Demnig non comprende la decisione della città di Monaco. “Quest’accusa è assurda”, ribadisce l’artista. “Secondo questo argomento nessuno dovrebbe poter entrare nella Basilica di San Pietro perché sotto il pavimento si trovano delle tombe.” E molti sembrano vederla allo stesso modo perché c’è una richiesta continua di pietre d’inciampo. Ogni mese Demnig colloca 150 blocchetti da 10 x 10 centimetri. Chi si rivolge a lui deve talvolta aspettare a lungo prima che la pietra richiesta venga collocata. Ad Amsterdam l’attesa è di circa quattro anni. Queste pietre d’inciampo ad Amsterdam commemorano Anne Frank (la famosa ragazza ebrea autrice del diario) e sua sorella Margot. Queste pietre d’inciampo ad Amsterdam commemorano Anne Frank (la famosa ragazza ebrea autrice del diario) e sua sorella Margot. | Foto (dettaglio): © picture alliance/Klaus Rose

Sorgono nuove amicizie

Questo progetto sortisce in ogni caso i suoi effetti e mantiene viva la memoria nelle generazioni successive. L’artista sottolinea l’importanza per gli studenti di individuare, all’interno del numero astratto di sei milioni di ebrei sterminati, magari un ex vicino o i familiari dei compagni di classe. “Quando i propri familiari ne parlano, è un altro modo per imparare la storia.”
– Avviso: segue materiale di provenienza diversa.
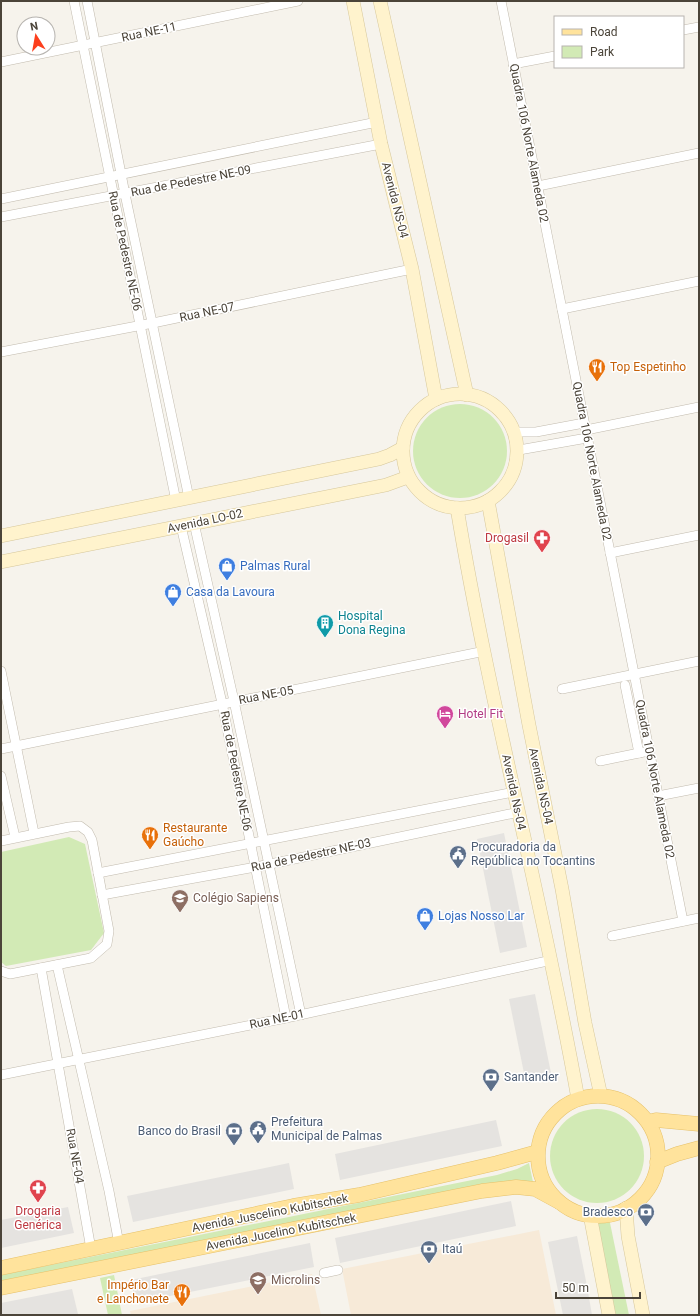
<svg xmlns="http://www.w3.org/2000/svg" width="700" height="1316" font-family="Roboto,sans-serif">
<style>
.commercial{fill:#f7ead8}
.green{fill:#d2eab5}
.parking{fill:#e5e3e0}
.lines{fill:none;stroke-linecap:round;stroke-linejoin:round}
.street-casing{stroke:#c2bbae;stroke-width:10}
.secondary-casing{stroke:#d6c79b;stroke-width:14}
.primary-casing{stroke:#e6c16a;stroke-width:15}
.street{stroke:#fff;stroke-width:9}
.secondary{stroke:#fff3cd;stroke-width:13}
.primary{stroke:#ffe39c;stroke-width:14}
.labels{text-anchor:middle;stroke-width:3;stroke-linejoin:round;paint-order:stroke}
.street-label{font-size:12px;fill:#4b4439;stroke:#fff}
.food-label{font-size:12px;fill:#c56008;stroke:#fff;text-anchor:start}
.health-label{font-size:12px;fill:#be3a42;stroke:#fff;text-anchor:end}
.shop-label{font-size:12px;fill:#366cbe;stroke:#fff;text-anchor:start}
.culture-label{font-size:12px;fill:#0d838f;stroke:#fff;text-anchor:start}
.hotel-label{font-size:12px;fill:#b23c85;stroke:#fff;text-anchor:start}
.service-label{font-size:12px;fill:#4e5e75;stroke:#fff;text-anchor:start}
.education-label{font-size:12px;fill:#785e54;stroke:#fff;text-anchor:start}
</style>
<rect width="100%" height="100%" fill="#f6f3ec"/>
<g class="commercial">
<path d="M 539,1230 L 556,1315 L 351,1315 L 342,1269 Z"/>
<path d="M 312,1274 L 321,1315 L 131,1315 L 130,1311 Z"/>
</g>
<g class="green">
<circle cx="460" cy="451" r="47"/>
<path d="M 69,837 L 85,844 L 104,933 L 91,950 L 6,966 L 1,962 L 1,852 Z"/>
<circle cx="597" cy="1156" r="47"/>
<path d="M 529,1163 L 533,1182 L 1,1284 L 1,1275 L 497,1175 L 517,1169 Z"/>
<path d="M 609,1218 L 629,1315 L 614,1315 L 595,1221 Z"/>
<path d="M 114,1275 L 122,1315 L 108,1315 L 100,1278 Z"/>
</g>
<g class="parking">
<path d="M 504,833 L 527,947 L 500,953 L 477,839 Z"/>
<path d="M 535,994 L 552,1078 L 526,1083 L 509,999 Z"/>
<path d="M 496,1120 L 502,1146 L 340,1180 L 335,1154 Z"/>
<path d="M 289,1163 L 294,1189 L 133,1222 L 127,1196 Z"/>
<path d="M 511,1201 L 516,1226 L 340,1263 L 335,1238 Z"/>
<path d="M 68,1207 L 74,1233 L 1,1248 L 1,1220 Z"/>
<path d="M 577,1236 L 587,1286 L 592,1315 L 563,1315 L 548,1242 Z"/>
<path d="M 310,1243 L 314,1267 L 135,1303 L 131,1280 Z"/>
<path d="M 72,1289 L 78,1314 L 1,1315 L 1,1303 Z"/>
</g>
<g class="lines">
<g class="street-casing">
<g id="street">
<path d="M 74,1 L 176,501"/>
<path d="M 87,1 L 125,194 L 189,498"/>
<path d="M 501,1 L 683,921"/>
<path d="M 683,30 L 699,27"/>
<path d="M 1,62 L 298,1"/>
<path d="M 513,64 L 555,56"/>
<path d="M 538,186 L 699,153"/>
<path d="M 1,199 L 377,122"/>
<path d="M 1,217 L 381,144"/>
<path d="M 562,309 L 699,281"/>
<path d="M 1,352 L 153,323 L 412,269"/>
<path d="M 586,430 L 699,407"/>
<path d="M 515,432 L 536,432 L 584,423"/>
<path d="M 519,450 L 587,438"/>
<path d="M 194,523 L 234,701 L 301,1015"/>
<path d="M 181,526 L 222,703 L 286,1018"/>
<path d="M 610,553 L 699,535"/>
<path d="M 1,671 L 34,833"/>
<path d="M 625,685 L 639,753"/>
<path d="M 562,689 L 699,661"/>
<path d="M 1,749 L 485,651"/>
<path d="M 600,761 L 644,752"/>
<path d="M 1,776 L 15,837"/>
<path d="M 658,796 L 699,788"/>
<path d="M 1,841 L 69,827 L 80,826 L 88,832 L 92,840 L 109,931 L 107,944 L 91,958 L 10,974 L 1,971"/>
<path d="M 98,873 L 514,792"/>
<path d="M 102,895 L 256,867 L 519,812"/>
<path d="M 612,936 L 699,918"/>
<path d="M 57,965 L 109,1191 L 119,1244"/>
<path d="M 41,968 L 91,1249"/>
<path d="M 1,1075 L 286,1018 L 552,960"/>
<path d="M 324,1273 L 338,1270"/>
</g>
</g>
<g class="secondary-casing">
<g id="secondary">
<path d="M 353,1 L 381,144 L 412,269 L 436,399"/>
<path d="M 380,1 L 467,395"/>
<circle cx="460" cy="451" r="57"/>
<path d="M 488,501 L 529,725 L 562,889 L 585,1023 L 601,1096"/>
<path d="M 457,508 C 490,707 543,901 578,1099"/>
<path d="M 1,536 L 379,459 L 390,455 L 403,448"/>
<path d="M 1,562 L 386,485 L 408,477"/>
<path d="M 626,1208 L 628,1236 L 643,1315"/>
<path d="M 590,1215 L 609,1315"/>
</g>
</g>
<g class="primary-casing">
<g id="primary">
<circle cx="598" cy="1156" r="60"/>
<path d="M 648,1122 L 656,1120 L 699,1124"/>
<path d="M 657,1162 L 677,1154 L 699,1148"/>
<path d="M 1,1268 L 293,1206 L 359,1195 L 497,1163 L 537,1152"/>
<path d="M 1,1288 L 482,1191 L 516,1187 L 535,1189 L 559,1202"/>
</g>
</g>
<use href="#street" class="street"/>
<use href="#secondary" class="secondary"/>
<use href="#primary" class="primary"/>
</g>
<defs>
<g id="restaurant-pin" transform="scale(0.9)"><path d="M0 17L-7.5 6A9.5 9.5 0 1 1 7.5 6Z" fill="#e8710a" stroke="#fff"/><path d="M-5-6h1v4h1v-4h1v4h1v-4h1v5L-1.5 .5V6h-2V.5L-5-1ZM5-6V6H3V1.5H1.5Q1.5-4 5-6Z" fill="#fff"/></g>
<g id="pharmacy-pin" transform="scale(0.9)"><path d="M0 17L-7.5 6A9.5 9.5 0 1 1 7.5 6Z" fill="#e0444e" stroke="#fff"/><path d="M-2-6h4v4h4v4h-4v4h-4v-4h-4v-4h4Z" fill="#fff"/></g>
<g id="shop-pin" transform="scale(0.9)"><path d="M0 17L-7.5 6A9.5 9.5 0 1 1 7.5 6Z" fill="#3f7fe0" stroke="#fff"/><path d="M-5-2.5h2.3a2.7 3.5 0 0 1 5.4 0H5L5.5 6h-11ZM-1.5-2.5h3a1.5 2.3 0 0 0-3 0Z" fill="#fff"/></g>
<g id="building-pin" transform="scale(0.9)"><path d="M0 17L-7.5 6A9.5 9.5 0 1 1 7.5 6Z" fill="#0f9aa8" stroke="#fff"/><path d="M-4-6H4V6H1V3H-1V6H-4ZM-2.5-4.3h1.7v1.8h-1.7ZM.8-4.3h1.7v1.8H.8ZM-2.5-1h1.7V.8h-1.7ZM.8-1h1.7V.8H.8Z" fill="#fff"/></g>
<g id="hotel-pin" transform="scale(0.9)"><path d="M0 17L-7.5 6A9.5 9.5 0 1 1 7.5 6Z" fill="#d1479c" stroke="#fff"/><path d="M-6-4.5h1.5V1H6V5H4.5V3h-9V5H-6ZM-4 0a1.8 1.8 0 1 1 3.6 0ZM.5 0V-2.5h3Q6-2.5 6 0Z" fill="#fff"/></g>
<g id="civic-pin" transform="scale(0.9)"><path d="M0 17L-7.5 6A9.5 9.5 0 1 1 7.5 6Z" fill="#5c6f8a" stroke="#fff"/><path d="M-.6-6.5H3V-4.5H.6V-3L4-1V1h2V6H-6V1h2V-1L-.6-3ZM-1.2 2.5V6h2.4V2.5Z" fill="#fff"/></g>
<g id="school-pin" transform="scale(0.9)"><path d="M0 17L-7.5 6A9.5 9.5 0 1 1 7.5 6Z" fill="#8d6e63" stroke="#fff"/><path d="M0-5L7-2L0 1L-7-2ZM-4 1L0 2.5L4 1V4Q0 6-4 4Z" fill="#fff"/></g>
<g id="bank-pin" transform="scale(0.9)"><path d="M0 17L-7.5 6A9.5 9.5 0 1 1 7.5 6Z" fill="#5c6f8a" stroke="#fff"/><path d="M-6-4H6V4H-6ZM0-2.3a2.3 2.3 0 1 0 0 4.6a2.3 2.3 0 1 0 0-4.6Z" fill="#fff"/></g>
<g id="university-pin" transform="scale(0.9)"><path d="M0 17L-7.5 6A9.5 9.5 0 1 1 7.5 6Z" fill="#8d6e63" stroke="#fff"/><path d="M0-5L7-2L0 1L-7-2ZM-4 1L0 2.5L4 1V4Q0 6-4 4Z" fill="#fff"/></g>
</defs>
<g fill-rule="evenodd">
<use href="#restaurant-pin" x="597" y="367"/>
<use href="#pharmacy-pin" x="542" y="538"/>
<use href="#shop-pin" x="227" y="566"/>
<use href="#shop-pin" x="173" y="592"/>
<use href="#building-pin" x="325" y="623"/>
<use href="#hotel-pin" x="445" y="714"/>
<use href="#restaurant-pin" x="150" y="835"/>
<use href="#civic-pin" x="458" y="854"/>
<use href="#school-pin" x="180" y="898"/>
<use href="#shop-pin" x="425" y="916"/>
<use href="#bank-pin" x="491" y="1077"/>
<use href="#civic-pin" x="258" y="1129"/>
<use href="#bank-pin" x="234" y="1131"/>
<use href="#pharmacy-pin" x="38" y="1188"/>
<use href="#bank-pin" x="646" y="1212"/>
<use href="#bank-pin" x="429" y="1249"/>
<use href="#university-pin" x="258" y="1280"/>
<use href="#restaurant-pin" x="182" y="1292"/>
</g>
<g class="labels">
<g class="street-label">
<text transform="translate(149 32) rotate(-12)" y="4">Rua NE-11</text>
<text transform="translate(529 143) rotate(79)" y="4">Quadra 106 Norte Alameda 02</text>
<text transform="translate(191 181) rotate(-11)" y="4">Rua de Pedestre NE-09</text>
<text transform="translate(395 200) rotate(76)" y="4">Avenida NS-04</text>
<text transform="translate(125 251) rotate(78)" y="4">Rua de Pedestre NE-06</text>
<text transform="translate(207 312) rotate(-12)" y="4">Rua NE-07</text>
<text transform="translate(592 461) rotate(79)" y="4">Quadra 106 Norte Alameda 02</text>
<text transform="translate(205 521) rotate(-12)" y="4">Avenida LO-02</text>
<text transform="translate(266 695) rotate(-11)" y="4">Rua NE-05</text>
<text transform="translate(236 771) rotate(79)" y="4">Rua de Pedestre NE-06</text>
<text transform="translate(655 779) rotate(79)" y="4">Quadra 106 Norte Alameda 02</text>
<text transform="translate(541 786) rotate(78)" y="4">Avenida NS-04</text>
<text transform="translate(514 792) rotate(78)" y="4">Avenida Ns-04</text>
<text transform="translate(311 855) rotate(-12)" y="4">Rua de Pedestre NE-03</text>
<text transform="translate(277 1019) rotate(-12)" y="4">Rua NE-01</text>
<text transform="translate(75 1156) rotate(80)" y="4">Rua NE-04</text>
<text transform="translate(270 1213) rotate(-11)" y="4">Avenida Juscelino Kubitschek</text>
<text transform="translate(281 1232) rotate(-11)" y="4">Avenida Jucelino Kubitschek</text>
</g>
<g class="food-label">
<text x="610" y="371">Top Espetinho</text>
<text x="163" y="832">Restaurante<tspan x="163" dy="14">Gaúcho</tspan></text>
<text x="169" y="1289" text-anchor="end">Império Bar<tspan x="169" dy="14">e Lanchonete</tspan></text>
</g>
<g class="health-label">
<text x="529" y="542">Drogasil</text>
<text x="38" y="1215" text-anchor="middle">Drogaria<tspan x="38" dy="14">Genérica</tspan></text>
</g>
<g class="shop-label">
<text x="240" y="570">Palmas Rural</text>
<text x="186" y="596">Casa da Lavoura</text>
<text x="438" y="920">Lojas Nosso Lar</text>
</g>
<g class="culture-label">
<text x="338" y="620">Hospital<tspan x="338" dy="14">Dona Regina</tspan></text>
</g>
<g class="hotel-label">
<text x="458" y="718">Hotel Fit</text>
</g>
<g class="service-label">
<text x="471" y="851">Procuradoria da<tspan x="471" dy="14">República no Tocantins</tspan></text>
<text x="504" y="1081">Santander</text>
<text x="271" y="1126">Prefeitura<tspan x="271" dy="14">Municipal de Palmas</tspan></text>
<text x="221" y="1135" text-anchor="end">Banco do Brasil</text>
<text x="633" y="1216" text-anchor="end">Bradesco</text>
<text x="442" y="1253">Itaú</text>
</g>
<g class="education-label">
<text x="193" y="902">Colégio Sapiens</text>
<text x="271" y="1284">Microlins</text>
</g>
</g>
<rect width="700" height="1316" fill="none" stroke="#4b4439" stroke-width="4"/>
<rect x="554" y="16" width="130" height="52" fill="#ffffff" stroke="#b7b4b0"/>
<rect x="562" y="29" width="20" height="6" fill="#ffe39c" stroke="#b7b4b0"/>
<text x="590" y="36" font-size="12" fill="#4b4439">Road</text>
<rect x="562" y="46" width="20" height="12" fill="#d2eab5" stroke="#b7b4b0"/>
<text x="590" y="56" font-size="12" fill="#4b4439">Park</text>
<g transform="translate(36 36) rotate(349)"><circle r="19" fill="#ffffff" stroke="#b7b4b0"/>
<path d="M0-3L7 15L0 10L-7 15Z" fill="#fc3f1d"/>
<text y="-6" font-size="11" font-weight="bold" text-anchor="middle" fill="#4b4439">N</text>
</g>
<path d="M556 1292v6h84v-6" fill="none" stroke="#4b4439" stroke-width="2"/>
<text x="562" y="1292" font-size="12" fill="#4b4439" stroke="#ffffff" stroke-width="3" paint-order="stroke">50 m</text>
</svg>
Il progetto ha smosso qualcosa anche in Simon Lütgemeyer e la sua famiglia. “Due pietre d’inciampo davanti alla casa accanto mi hanno indotto alla riflessione”, ricorda l’architetto che risiede in una zona con case antiche nel quartiere berlinese Prenzlauer Berg. Insieme a sua moglie hanno fatto delle ricerche sulla storia dell’edificio nel quale vivono e si sono imbattuti nei nipoti degli ex proprietari ebraici che risiedono negli Stati Uniti. I contatti fra di loro si sono intensificati e presto i due fratelli ultraottantenni Peter e Werner Gossel andranno a Berlino.

Lütgemeyer avrebbe gradito far posare delle pietre d’inciampo anche per i loro antenati perseguitati, ma i Gossels hanno declinato la proposta perché non riescono ad accettare l’idea che i loro nomi vengano calpestati. Anche in questo caso è stato deciso di ricordare diversamente, cioè con una targa commemorativa nel corridoio d’ingresso dell’edificio. Nel frattempo, attraverso i fratelli Gossels, anche la direzione dell’Università Brandeis di Boston è venuta a conoscenza delle indagini di Lütgemeyer e lo ha invitato per saperne di più dei suoi progetti di ricerca.